Start of PROVIDED INFORMATION

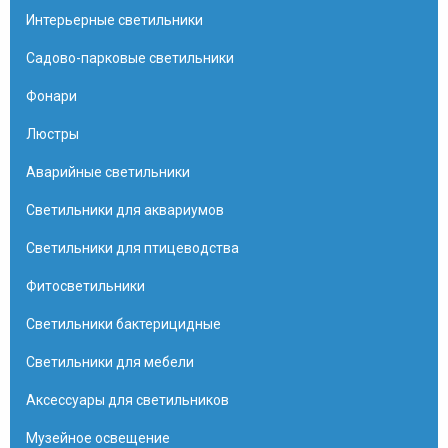
Интерьерные светильники
Садово-парковые светильники
Фонари
Люстры
Аварийные светильники
Светильники для аквариумов
Светильники для птицеводства
Фитосветильники
Светильники бактерицидные
Светильники для мебели
Аксессуары для светильников
Музейное освещение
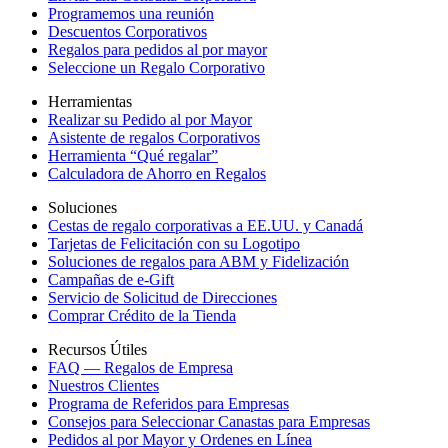
Programemos una reunión
Descuentos Corporativos
Regalos para pedidos al por mayor
Seleccione un Regalo Corporativo
Herramientas
Realizar su Pedido al por Mayor
Asistente de regalos Corporativos
Herramienta “Qué regalar”
Calculadora de Ahorro en Regalos
Soluciones
Cestas de regalo corporativas a EE.UU. y Canadá
Tarjetas de Felicitación con su Logotipo
Soluciones de regalos para ABM y Fidelización
Campañas de e-Gift
Servicio de Solicitud de Direcciones
Comprar Crédito de la Tienda
Recursos Útiles
FAQ — Regalos de Empresa
Nuestros Clientes
Programa de Referidos para Empresas
Consejos para Seleccionar Canastas para Empresas
Pedidos al por Mayor y Ordenes en Línea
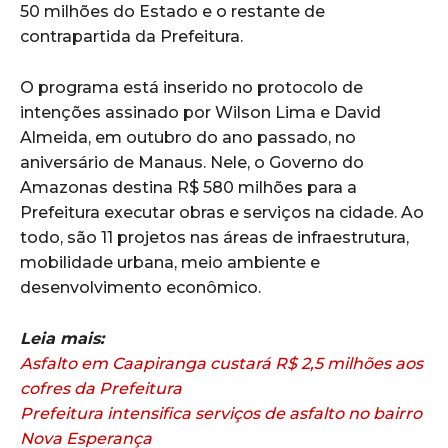
50 milhões do Estado e o restante de
contrapartida da Prefeitura.
O programa está inserido no protocolo de
intenções assinado por Wilson Lima e David
Almeida, em outubro do ano passado, no
aniversário de Manaus. Nele, o Governo do
Amazonas destina R$ 580 milhões para a
Prefeitura executar obras e serviços na cidade. Ao
todo, são 11 projetos nas áreas de infraestrutura,
mobilidade urbana, meio ambiente e
desenvolvimento econômico.
Leia mais:
Asfalto em Caapiranga custará R$ 2,5 milhões aos
cofres da Prefeitura
Prefeitura intensifica serviços de asfalto no bairro
Nova Esperança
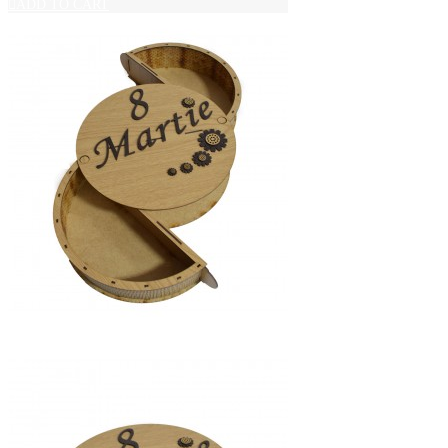
ADD TO CART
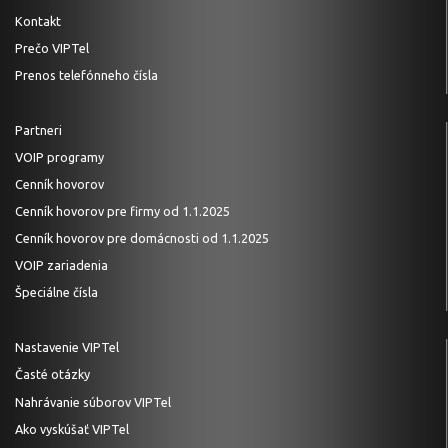
Kontakt
Prečo VIPTel
Prenos telefónneho čísla
Partneri
VOIP programy
Cenník hovorov
Cenník hovorov pre firmy od 1.1.2025
Cenník hovorov pre domácnosti od 1.1.2025
VOIP zariadenia
Špeciálne čísla
Nastavenie VIPTel
Časté otázky
Nahrávanie súborov VIPTel
Ako vyskúšať VIPTel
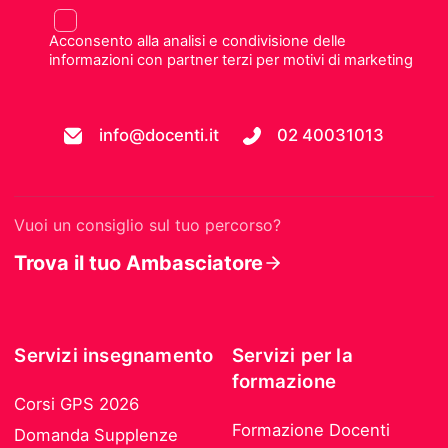
Acconsento alla analisi e condivisione delle
informazioni con partner terzi per motivi di marketing
info@docenti.it
02 40031013
Vuoi un consiglio sul tuo percorso?
Trova il tuo Ambasciatore
Servizi insegnamento
Servizi per la
formazione
Corsi GPS 2026
Formazione Docenti
Domanda Supplenze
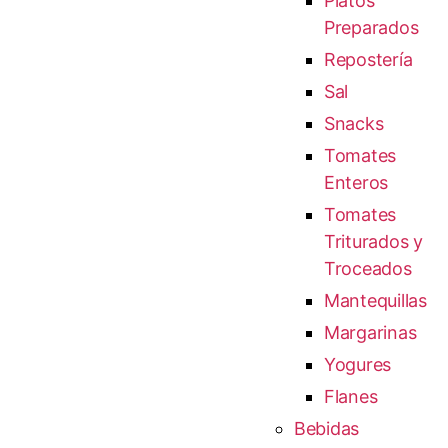
Platos
Preparados
Repostería
Sal
Snacks
Tomates
Enteros
Tomates
Triturados y
Troceados
Mantequillas
Margarinas
Yogures
Flanes
Bebidas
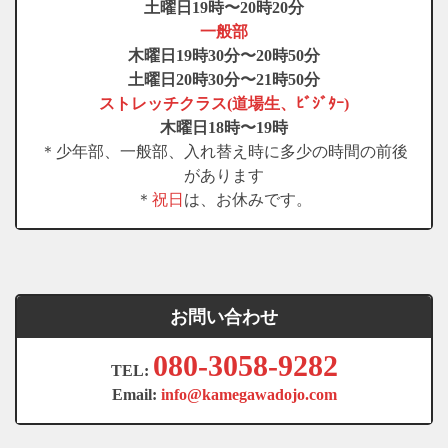
土曜日19時〜20時20分
一般部
木曜日19時30分〜20時50分
土曜日20時30分〜21時50分
ストレッチクラス(道場生、ﾋﾞｼﾞﾀｰ)
木曜日18時〜19時
＊少年部、一般部、入れ替え時に多少の時間の前後
があります
＊
祝日
は、お休みです。
お問い合わせ
080-3058-9282
TEL:
Email:
info@kamegawadojo.com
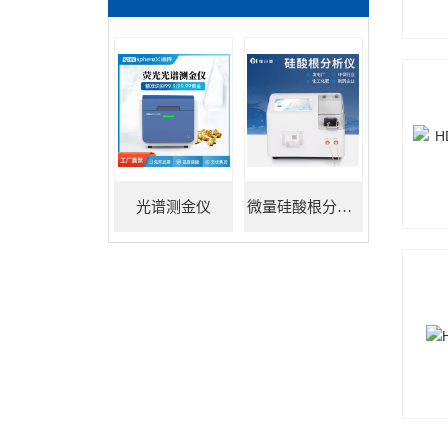
光谱测金仪
微量硅酸根分析仪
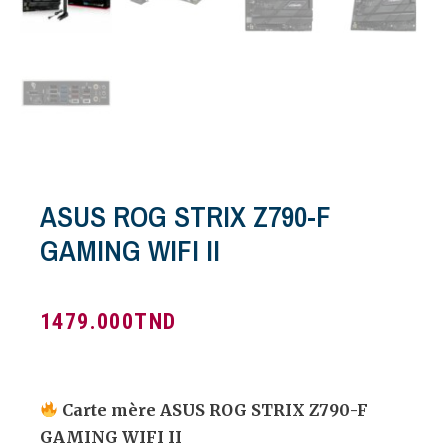
ASUS ROG STRIX Z790-F
GAMING WIFI II
1479.000
TND
Carte mère ASUS ROG STRIX Z790-F
GAMING WIFI II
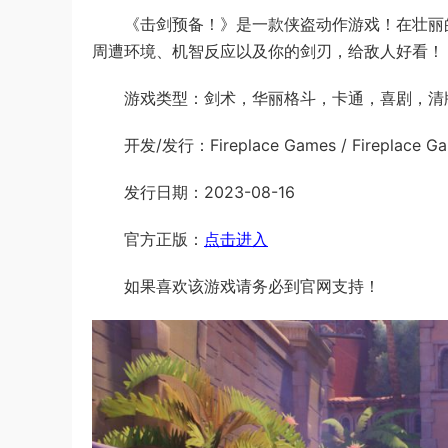
《击剑预备！》是一款侠盗动作游戏！在壮丽
周遭环境、机智反应以及你的剑刃，给敌人好看！
游戏类型：剑术，华丽格斗，卡通，喜剧，清
开发/发行：Fireplace Games / Fireplace Gam
发行日期：2023-08-16
官方正版：
点击进入
如果喜欢该游戏请务必到官网支持！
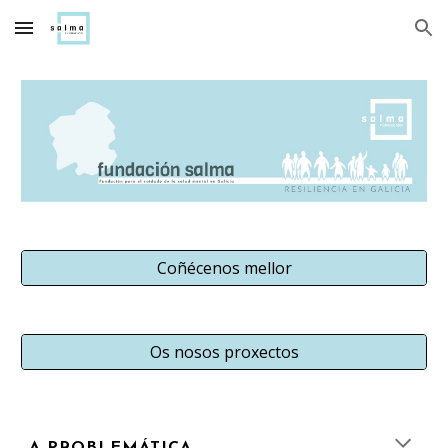
Skip to main content
Skip to navigation
Coñécenos mellor
Os nosos proxectos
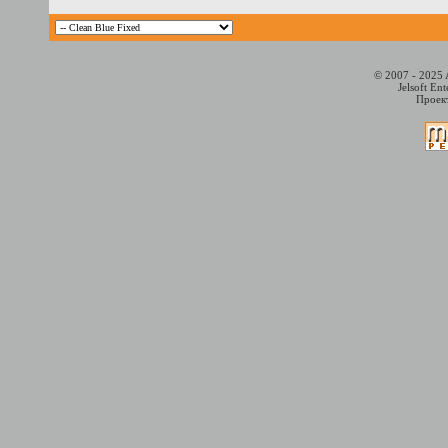
© 2007 - 2025 
Jelsoft En
Проект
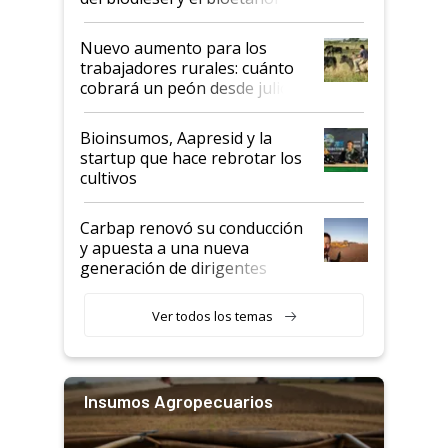
Nuevo aumento para los
trabajadores rurales: cuánto
cobrará un peón desde julio
Bioinsumos, Aapresid y la
startup que hace rebrotar los
cultivos
Carbap renovó su conducción
y apuesta a una nueva
generación de dirigentes
rurales
Ver todos los temas
Insumos Agropecuarios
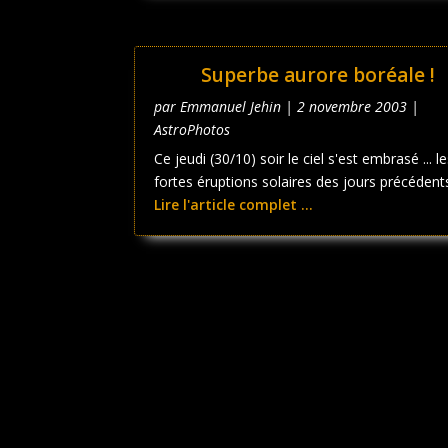
Superbe aurore boréale !
par
Emmanuel Jehin
|
2 novembre 2003
|
AstroPhotos
Ce jeudi (30/10) soir le ciel s'est embrasé ... l
fortes éruptions solaires des jours précédents
Lire l'article complet ...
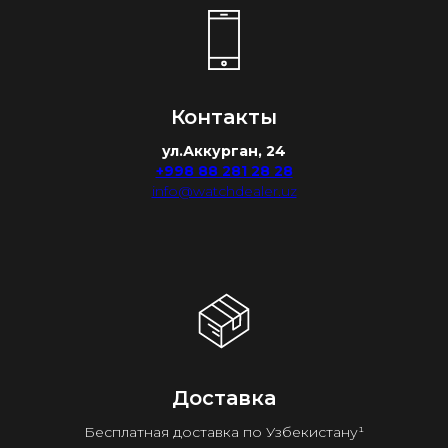
Контакты
ул.Аккурган, 24
+998 88 281 28 28
info@watchdealer.uz
Доставка
Бесплатная доставка по Узбекистану¹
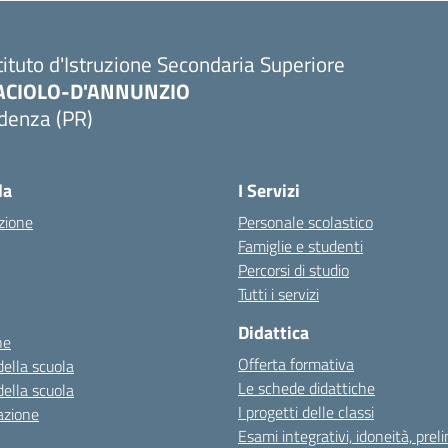
tituto d'Istruzione Secondaria Superiore
ACIOLO-D'ANNUNZIO
denza (PR)
Visita la pagina iniziale della scuola
la
I Servizi
zione
Personale scolastico
Famiglie e studenti
Percorsi di studio
Tutti i servizi
Didattica
ne
Offerta formativa
della scuola
Le schede didattiche
della scuola
I progetti delle classi
azione
Esami integrativi, idoneità, preli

End of PROVIDED INFORMATION

JOB ITEM: Find the lines above that contain the word "čísla" and collect them.

TASK ANSWER:
Prenos telefónneho čísla
Špeciálne čísla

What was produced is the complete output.